I have discussed this matter with the TUC. It is in touch with its colleagues in European trade unions in other member States of the Community with a view to examining the measures that could be pressed upon Governments in order to ensure that there is a further welcome drop in unemployment.

Mr. Donald Stewart

Will the Prime Minister keep in mind, to weigh up against the Establishment's support of Mr. Tom Jackson, the speech made by Mr. Joe Gormley, in which he said that British trade unions were in the same trap as trade unions in Communist countries, as they did not have the right of free collective bargaining? Will the right hon. Gentleman assure us that there will not be a phase 4 of wage restraint?

The Prime Minister

There are differences of view in the trade union movement about these matters, but it is quite clear that the unions that are more closely associated with the public sector recognise clearly that the sort of situation that we had in the early 1970s is not productive of a permanent improvement in the standard of life of their members. Therefore, it behoves us all to search for better methods of securing a real improvement in the standard of life.

Mr. Noble

May I return to the original Question? During my right hon. Friend's engagements today will he talk to my right hon.

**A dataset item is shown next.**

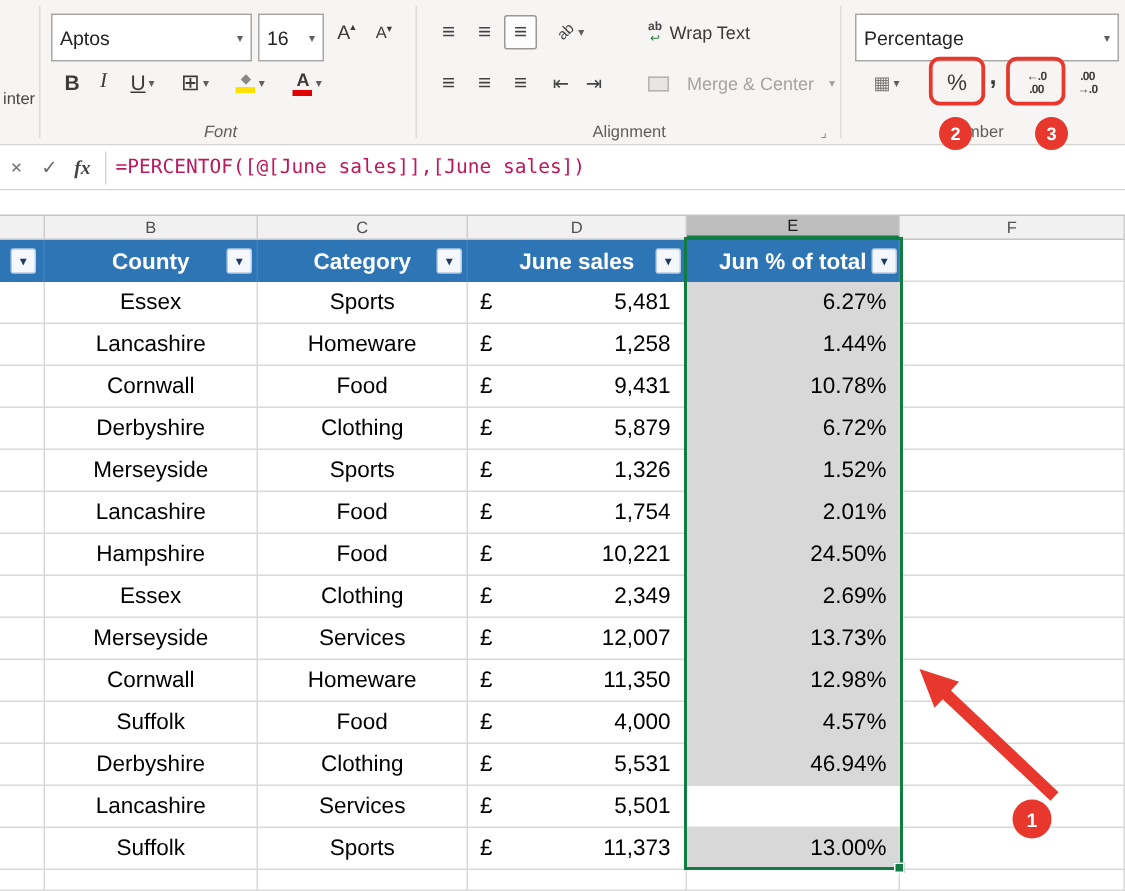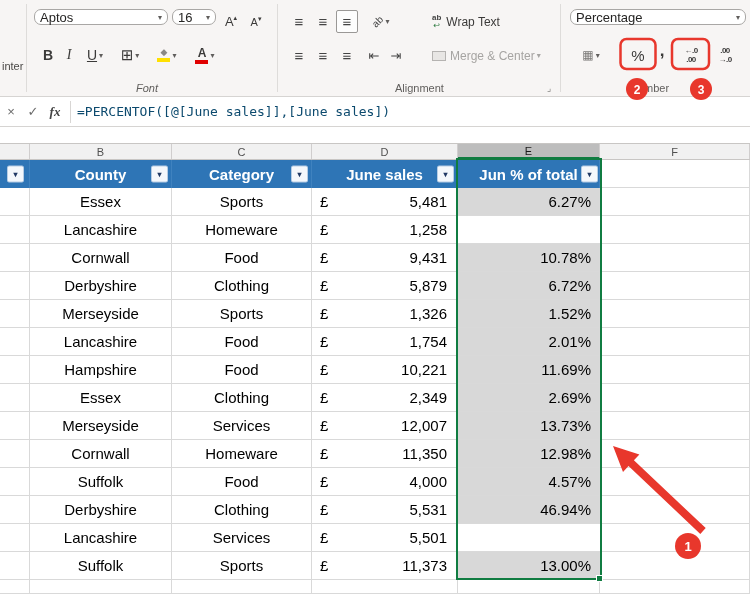"Aptos" .combo { border-radius: 7px -> 0; height: 16px -> 32px }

Friend the Secretary of State for Trade about the EEC Commission's decision to blow a hole in the Multi-Fibre Arrangement by allowing in additional Portuguese textile goods? Will he give the House an assurance that the Government will stand firm on the issue and maintain the protection for the industry that was announced before Christmas?

The Prime Minister

The Government have taken a firm stand on the Multi-Fibre Arrangement. I am not aware of the point to which my hon. Friend refers but I shall draw it to the attention of my right hon. Friend the Secretary of State for Trade. However, Portugal is in a difficult situation and we should consider seriously any proposals that may come from that country on a number of matters. It has recently emerged from dictatorship, and I should not like to see it thrust back into that position again.

Several Hon. Members


Mr. Speaker

Order. I shall take points of order later.